- CONSEGNA A
Elenca tutte le date di calendario che compaiono nel testo sulle vendite d'oro e sul calo dei metalli preziosi.
- CONSEGNA B
Secondo il testo sulle vendite d'oro e sul calo dei metalli preziosi, a quale prezzo per oncia si è attestato l'oro il 12 febbraio?
- CONSEGNA C
Prolunga il testo sulle vendite d'oro e sul calo dei metalli preziosi, ripartendo subito dopo la sua ultima frase.

- TESTO RIPORTATO
□ □ □ □ □

In particolare, il 3 febbraio, lo SPDR Gold Trust ha venduto un quantitativo netto di 3,7 tonnellate d'oro. Il 4 febbraio, il fondo ha continuato a vendere altre 1,4 tonnellate d'oro e il 5 febbraio ha raggiunto la cifra record di 4 tonnellate, portando il volume netto totale delle vendite in tre sessioni consecutive a quasi 10 tonnellate.
Il crollo dei prezzi si è verificato in concomitanza con un forte calo del mercato dei metalli preziosi. Nello specifico, il 12 febbraio (ora degli Stati Uniti), il prezzo dell'oro è sceso di 163 dollari, attestandosi a 4.921 dollari l'oncia, mentre il prezzo dell'argento ha perso 9 dollari (10,73%), scendendo a 75,22 dollari l'oncia. Questo calo ha spinto il prezzo dell'oro al livello più basso in una settimana.

□ □ □ □ □

- DATI DA ESAMINARE
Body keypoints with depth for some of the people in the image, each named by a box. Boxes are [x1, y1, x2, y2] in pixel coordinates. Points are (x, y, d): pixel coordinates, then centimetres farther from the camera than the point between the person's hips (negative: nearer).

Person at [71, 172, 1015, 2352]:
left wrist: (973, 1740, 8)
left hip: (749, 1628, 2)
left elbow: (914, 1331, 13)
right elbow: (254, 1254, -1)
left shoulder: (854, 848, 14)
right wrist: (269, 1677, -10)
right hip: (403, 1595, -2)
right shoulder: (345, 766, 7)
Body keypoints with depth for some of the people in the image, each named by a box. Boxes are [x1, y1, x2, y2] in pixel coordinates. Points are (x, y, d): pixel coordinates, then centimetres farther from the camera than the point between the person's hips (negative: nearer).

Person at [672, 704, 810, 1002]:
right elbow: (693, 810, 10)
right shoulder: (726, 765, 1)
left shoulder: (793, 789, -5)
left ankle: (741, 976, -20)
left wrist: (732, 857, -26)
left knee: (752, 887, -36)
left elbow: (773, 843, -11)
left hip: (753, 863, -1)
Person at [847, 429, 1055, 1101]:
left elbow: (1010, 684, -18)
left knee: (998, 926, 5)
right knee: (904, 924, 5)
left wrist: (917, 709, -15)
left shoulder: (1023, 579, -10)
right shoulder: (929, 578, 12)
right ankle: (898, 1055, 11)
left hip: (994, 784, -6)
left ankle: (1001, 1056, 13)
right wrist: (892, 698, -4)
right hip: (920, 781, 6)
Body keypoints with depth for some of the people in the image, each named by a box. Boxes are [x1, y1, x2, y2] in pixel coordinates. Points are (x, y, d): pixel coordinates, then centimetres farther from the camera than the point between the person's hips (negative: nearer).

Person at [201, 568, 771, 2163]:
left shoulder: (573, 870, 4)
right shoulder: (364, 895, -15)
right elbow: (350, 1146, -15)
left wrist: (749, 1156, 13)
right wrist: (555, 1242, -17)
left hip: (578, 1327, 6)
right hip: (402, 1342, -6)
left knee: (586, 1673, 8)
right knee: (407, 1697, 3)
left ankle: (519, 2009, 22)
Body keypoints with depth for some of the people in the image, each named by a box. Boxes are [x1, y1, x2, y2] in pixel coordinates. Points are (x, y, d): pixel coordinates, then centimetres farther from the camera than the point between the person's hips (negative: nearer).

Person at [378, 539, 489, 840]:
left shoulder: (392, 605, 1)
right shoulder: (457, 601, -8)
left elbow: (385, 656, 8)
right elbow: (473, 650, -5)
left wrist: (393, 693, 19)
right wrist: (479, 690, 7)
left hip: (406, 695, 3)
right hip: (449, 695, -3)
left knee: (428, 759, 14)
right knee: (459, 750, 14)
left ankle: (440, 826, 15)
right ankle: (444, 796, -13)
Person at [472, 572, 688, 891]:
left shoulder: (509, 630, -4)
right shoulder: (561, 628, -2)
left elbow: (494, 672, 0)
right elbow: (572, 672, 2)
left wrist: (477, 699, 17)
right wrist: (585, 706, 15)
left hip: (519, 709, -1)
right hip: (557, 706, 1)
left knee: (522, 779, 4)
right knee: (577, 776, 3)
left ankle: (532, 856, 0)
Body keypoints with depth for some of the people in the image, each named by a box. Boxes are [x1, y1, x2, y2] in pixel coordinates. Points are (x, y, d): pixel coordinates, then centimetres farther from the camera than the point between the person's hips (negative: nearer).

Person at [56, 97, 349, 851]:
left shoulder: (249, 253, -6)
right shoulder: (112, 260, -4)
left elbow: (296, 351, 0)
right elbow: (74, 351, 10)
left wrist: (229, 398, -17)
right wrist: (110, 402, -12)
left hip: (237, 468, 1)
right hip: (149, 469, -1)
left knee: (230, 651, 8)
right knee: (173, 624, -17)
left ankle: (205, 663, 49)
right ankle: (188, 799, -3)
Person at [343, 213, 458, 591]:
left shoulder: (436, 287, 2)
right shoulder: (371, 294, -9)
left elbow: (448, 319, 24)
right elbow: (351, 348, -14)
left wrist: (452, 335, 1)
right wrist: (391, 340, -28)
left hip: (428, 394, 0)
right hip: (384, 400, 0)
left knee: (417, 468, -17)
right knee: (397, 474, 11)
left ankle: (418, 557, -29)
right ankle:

□ □ □ □ □

- RISULTATO A
3 febbraio
4 febbraio
5 febbraio
12 febbraio

- RISULTATO B
A 4.921 dollari l'oncia.

- RISULTATO C
Secondo Kitco News, il calo dei prezzi è stato molto rapido, interessando non solo l'oro, ma anche il platino, il palladio, il rame, gli indici azionari statunitensi e il petrolio greggio, che hanno toccato contemporaneamente i minimi di giornata. Allo stesso tempo, i prezzi dei titoli di Stato statunitensi hanno raggiunto i massimi di giornata. Gli esperti ritengono che questo andamento sia dovuto al fatto che i titoli azionari del settore dell'intelligenza artificiale (IA) erano tutti in territorio negativo, inclusi i giganti tecnologici Nvidia e Alphabet.
Tuttavia, questo brusco calo non è legato ad alcun cambiamento fondamentale nelle prospettive del metallo prezioso. Alcuni investitori potrebbero sostenere che si tratti di una lenta reazione del mercato ai dati sull'occupazione negli Stati Uniti appena pubblicati, ma la tempistica e la dinamica delle vendite non si adattano a questa spiegazione.